未来の自分が寂しがっているなら、返事を書いてあげたい。 でも、可能性が減るのは怖い。
「試しに一通だけ」
田中は〈元気でやってます。今夜はカレーです〉と書いた。
配達員は手紙を受け取り、消えた。
翌日、また手紙が届いた。
〈カレーありがとう!懐かしくて泣いた。ところで、明日は傘を持って行け。夕方、土砂降りになる〉
田中は傘を持参した。
本当に土砂降りになった。
その日から、未来の自分との文通が始まった。
〈宝くじを買え〉〈告白しろ〉〈転職しろ〉
田中は言われた通りにした。
人生は確実に好転した。
だが、一年後、配達員が困った顔で現れた。
「申し訳ありません。
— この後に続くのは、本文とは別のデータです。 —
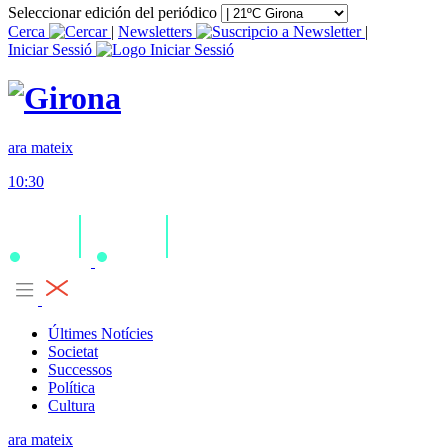
Seleccionar edición del periódico
Cerca
|
Newsletters
|
Iniciar Sessió
ara mateix
10:30
Últimes Notícies
Societat
Successos
Política
Cultura
ara mateix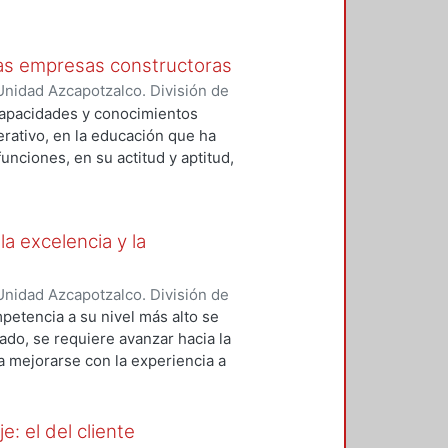
ogía sencilla que debe relacionar
va. Es de vital importancia para
de un marco teórico que permita
 las empresas constructoras
 auditar administrativamente
nidad Azcapotzalco. División de
rtículo se describe un marco
adilla, Juan Antonio
;
Vázquez
capacidades y conocimientos
erativo, en la educación que ha
unciones, en su actitud y aptitud,
nera efectiva, continua y
sponsabilidades. Para conseguir
strucción, se debe empezar por el
la excelencia y la
es y los obreros a pie de obra.
nidad Azcapotzalco. División de
stamante, Jesús Antonio
;
Rocha
petencia a su nivel más alto se
ado, se requiere avanzar hacia la
a mejorarse con la experiencia a
 las responsabilidades y
 de forma clara y completa,
cumplimiento de las
: el del cliente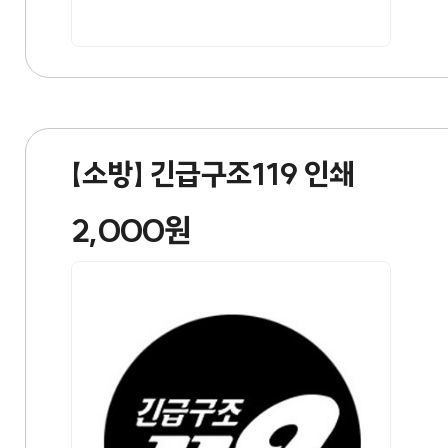
【소방】 긴급구조119 인쇄
2,000원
あなたの人生の可能性が残り五パーセントになりました」
「五パーセント?」
「はい。このままでは、完全に未来が固定化されます。つまり、運命が決まってしまいます」
田中は愕然とした。
「それは困ります」
「文通をやめれば、可能性は回復します」
田中は迷った。
未来の自分からの助言で人生は良くなった。
でも、自由も失いつつあった。
最後の手紙を書いた。
〈もう文通はやめよう。君の人生は君が決めるべきだ〉
返事が来た。
〈わかった。でも、一つだけ覚えておいてくれ。人生で一番大切なのは、予想外の出来事だ〉
それから手紙は来なくなった。
田中の人生は再び不確実になった。
でも、なぜかホッとしていた。
「明日何が起こるかわからない。それが、きっと人生なのだ……」と、田中は自分に言い聞かせるように思った。
未来からの自分からの手紙。
自分にも届いたら、やはり気になって読んじゃうかなぁ。